Osmanlının çeşitli eğitim kurumları arasında eğitim ve öğretim birliği de yoktu.Farklı bilgiler ile işlenen öğrenciler birbirlerine düşman oluyorlardı.Bu da ülkede birlik ve beraberliğin sağlanmasını engelliyordu. Cumhuriyet döneminde rejime süreklilik kazandırmak ve amaçların gerçekleşmesi için sisteme uygun insan yetiştirilmesi gerekiyordu bu da ancak kuşakların çağdaş ve milli bir eğitim ile yetiştirilmesine bağlıydı.
Osmanlının son dönemi olan meşrutiyet döneminde Eğitim kuruluşları şöyle bir statü içindeydiler; Meşihat (Medreseler),Evkaf Nezareti(medreseler) , Müslüman olmayan okullar ( Rum-Ermeni-Musevi ), Yabancı okullar (Fransız,İngiliz, Alman,İtalyan ve Amerikan okulları),Hiçbir ciddi teftiş ve denetlemeye tabi olmayan özel okullar,Maarif Nezaretine bağlı okullar.Bu sıralanış bize eğitimin bir merkeze bağlı olmadığını ,kültür alanında bir keşmekeşliğin bulunduğunu göstermektedir.Bu sistem içinde Türk’ün var olması ve kalkınması mümkün gözükmüyordu.Bunun içinde 3 mart 1924'de Tevhid-i Tedrisat kanunun kabul edildi.Dağınık durumda bulunan eğitim ve öğretim kurumları tek merkezde birleştirildi,okullar Milli Eğitim Bakanlığının denetime girdi ve eğitim laik tabana oturtuldu..
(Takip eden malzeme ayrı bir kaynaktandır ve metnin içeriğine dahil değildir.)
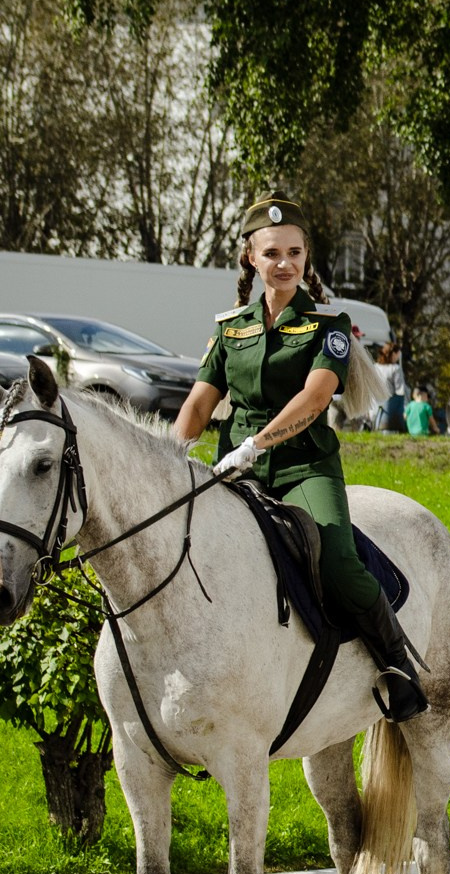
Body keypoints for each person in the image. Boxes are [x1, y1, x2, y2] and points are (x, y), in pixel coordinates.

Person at [171, 193, 427, 720]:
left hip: (301, 467)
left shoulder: (328, 325)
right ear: (251, 258)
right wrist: (169, 458)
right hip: (233, 472)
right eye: (272, 254)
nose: (284, 263)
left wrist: (256, 444)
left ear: (307, 258)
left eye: (294, 253)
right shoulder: (230, 329)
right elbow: (199, 403)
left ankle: (397, 664)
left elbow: (314, 399)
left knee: (337, 560)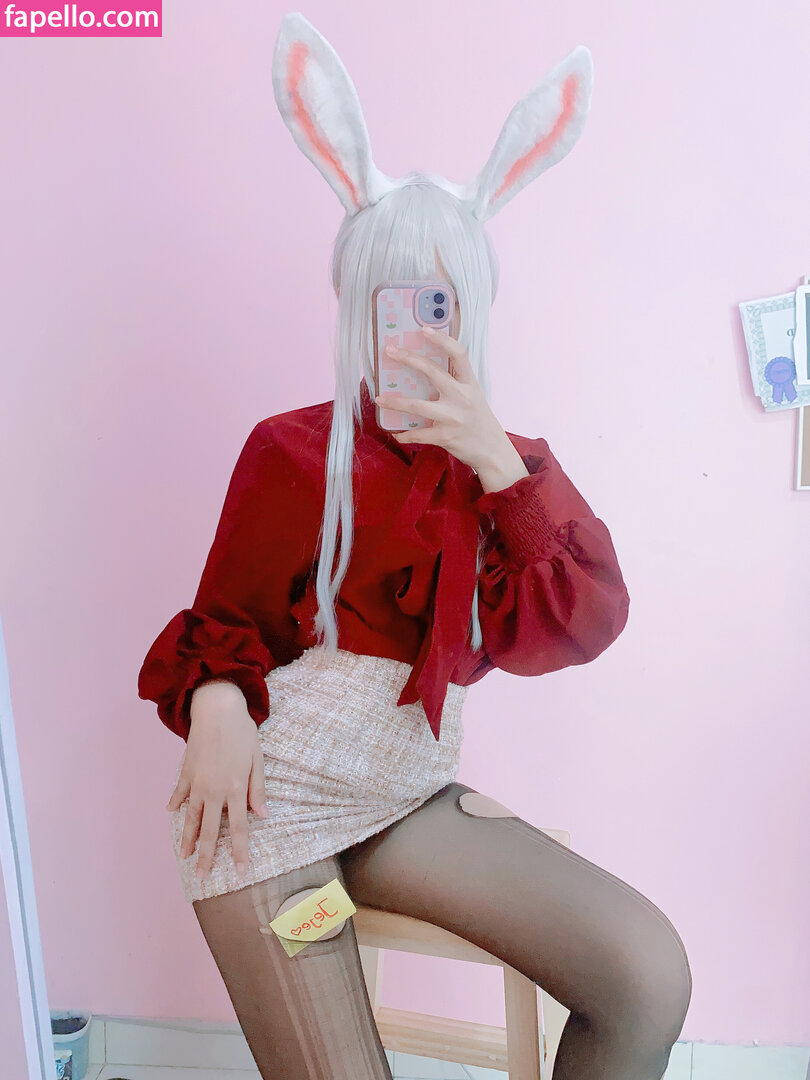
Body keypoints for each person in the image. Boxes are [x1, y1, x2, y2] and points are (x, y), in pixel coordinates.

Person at [137, 12, 692, 1079]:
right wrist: (214, 704)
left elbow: (583, 621)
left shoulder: (511, 476)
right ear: (358, 303)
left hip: (406, 801)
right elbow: (224, 627)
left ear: (474, 304)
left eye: (441, 304)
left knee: (647, 975)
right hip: (271, 812)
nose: (419, 335)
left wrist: (500, 467)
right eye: (397, 304)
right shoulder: (293, 452)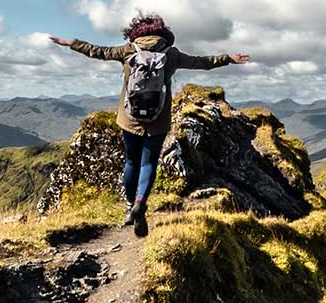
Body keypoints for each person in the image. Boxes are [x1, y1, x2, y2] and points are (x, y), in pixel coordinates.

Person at [49, 14, 250, 236]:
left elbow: (98, 51)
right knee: (149, 163)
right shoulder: (171, 54)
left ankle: (129, 205)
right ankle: (140, 202)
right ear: (162, 32)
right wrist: (228, 58)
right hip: (158, 119)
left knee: (131, 161)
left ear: (137, 31)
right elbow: (201, 62)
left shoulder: (128, 50)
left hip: (129, 117)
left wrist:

Atatürk nüfusumuzun büyük çoğunluğunun köylerde bulunmasından dolayı ,devrim düşüncesinin köye götürülmesine önem verdi.Bunun için köylünün eğitimine yöneldi.Köylüyü yüzlerce yıl saran gerici düşüncelerden kurtarıp kafasını çağdaş ve milli fikirlerle düzenlemek istiyordu.Bu sorunla çok uğraşmıştır. Ordudan terhis edilmiş açıkgöz onbaşı ve çavuşlardan yararlanma fikrini ortaya atmıştır.Bu yol denenmiş,7000'e yakın eski çavuş ve onbaşı köylere eğitmen olarak gönderilmiştir.Ama sorunun daha geniş bir biçimde kökten çözülmesi gerekiyordu.Nitekim İlköğretim Genel Müdürü İsmail Hakkı Tongut bir plan hazırladı.Bu plana göre;Köylüyü eğitecek kişiler köyden çıkmalı ve genç yaştan itibaren Atatürkçü olarak yetiştirilmelidir.Bu kişiler köy çocuğuna yalnız okuma yazma öğretme kalmayacak,köy ekonomisini gerektiği bütün bilgilerle donatılacak,köylüyü toptan yükseltecek yolları denetleyecekler.Özellikle tarım yöntemleri,el sanatları gibi,köylüye yabancı pek çok bilgi,onlara kendi içlerinden biri aracılığı ile verilecek.Köylü,okumayı sevme havasına girecek,öğretmenin yanındaki kitaplık,herkesin malı olacak.Bu plan Milli Eğitim Bakanı Hasan Ali Yücel tarafından benimsenir ve uygulamaya konur.Böylece,eğitim sorununun alt düzeyde toptan çözümü yolunda,dünyada ilk kez yepyeni bir yöntem bulunup uygulanmıştır.Fakat tutucu çevrelerin çıkarları zedelendiği için bu uygulama tepki görmüş ve etkinliği yozlaştırılmış,sonuçta köy kalkınması yolunda atılan cesur adımlardan dönülmüştür.